Spiralling business rates bills are crippling many small businesses, which are already battling ever-increasing rents.

And, of course, these financial hurdles are set against a backdrop of weak consumer demand, while the rise of online sales and bank branch closures drawing people away from the high street, are all piling the pressure on.

The business rates tax has its roots in the Elizabethan poor laws, which recently celebrated its 400-year anniversary. Despite a lot changing since then, this antiquated rates regime is still stuck in the past.

The fundamental principle underlying the business rates system – that property value is a reasonable proxy for an occupant’s wealth – is no longer fit for purpose.

Businesses in many properties rent, so don’t benefit when their shops and offices rise in value. Yet they’re still expected to pay increasing business rates on top of rising rents. The tax is not linked in any way to fluctuations in trade or income.

In the digital age, this creates perverse outcomes. Because while multimillion-pound e-commerce giants operating out of remote warehouses are seeing their rates fall, thousands of small high-street shops are being hit with massive hikes following the rate revaluation – an indication of how ludicrous this regressive system is.

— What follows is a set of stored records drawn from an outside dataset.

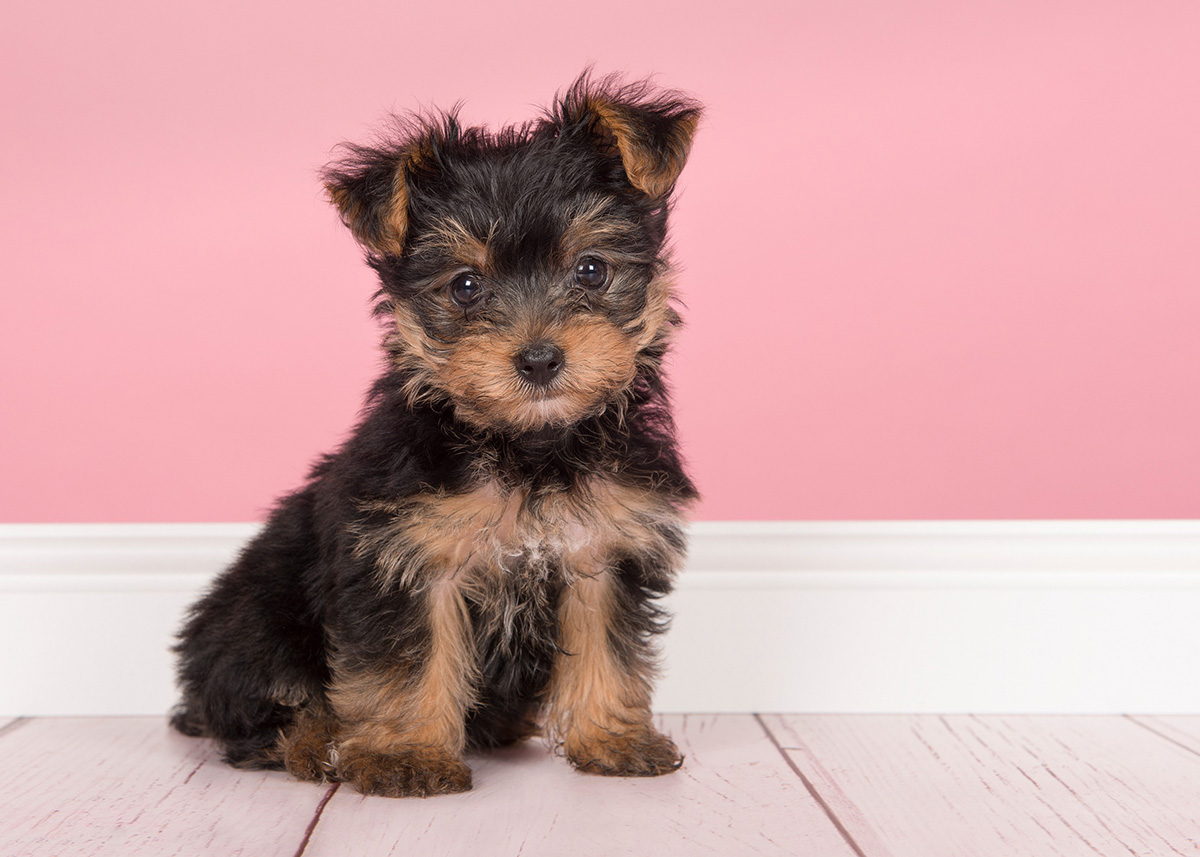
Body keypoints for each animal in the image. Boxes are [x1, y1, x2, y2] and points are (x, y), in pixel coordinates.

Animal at [168, 71, 696, 792]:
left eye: (591, 269)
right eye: (465, 286)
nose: (539, 359)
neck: (527, 447)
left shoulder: (604, 548)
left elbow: (606, 646)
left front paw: (613, 738)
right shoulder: (405, 555)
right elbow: (406, 662)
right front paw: (404, 757)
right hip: (256, 615)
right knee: (263, 705)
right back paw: (317, 744)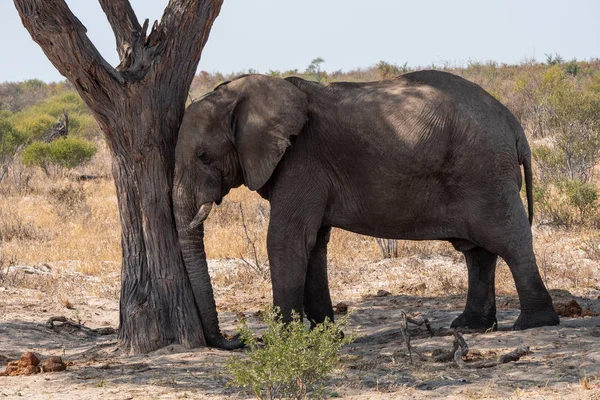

One of the issues with the system is that these revaluations are so infrequent – until now, five-year intervals have been the norm.

Last year’s revaluation had a twist, though. Expected to take place in 2015 (based on 2013 property values), it was delayed by two years – with bills calculated using 2015 values. Property prices in many pockets of the country surged in the interim, meaning those hit with hikes were hit a lot harder than anticipated.

In April, bills increased again for many as year-one caps on increases were lost and an inflation-linked rise was applied.

Martin McTague FSB
Martin McTague, policy and advocacy chairman, FSB
Multimillion-pound e-commerce giants are seeing their rates fall while small high-street shops are being hit with massive hikes

Business rates is a tax that might have made sense once. Today, though, it’s a busted flush.

FSB has fought hard for business rates reform. We’ve successfully ensured many more of our members are exempt from the tax, reducing the rates liability for the small business community by £6.7 billion for this revaluation period.

Small Business Rates Relief is now thoroughly embedded in the system, taking the smallest businesses out of the tax altogether, and providing tapered relief for those who are just above the threshold. The relief now needs to be expanded, with targeted help for those areas most impacted by rates rises, not least London where few small firms qualify. The threshold should be adjusted in inner and outer London to enable more small businesses to receive relief.

Other wins include a £435 million support package unveiled by the Chancellor as part of the 2017 Spring Budget. It consists of a £300m fund that councils can draw on to help small firms hit by big rates increases, a discount on bills for pubs and a cap on hikes for firms that are having to pay rates for the first time.

This year the Government has committed to more frequent revaluations – every three years rather than every five, which should help to make the system fairer, provided it doesn’t come with additional admin for small firms.

We’ve also secured a reduction in the annual inflation-linked increase in bills. It’s now applied according to the consumer prices index, rather than the considerably higher retail prices index.

Over the long term, a fundamental review of business rates has been promised and that can’t come soon enough.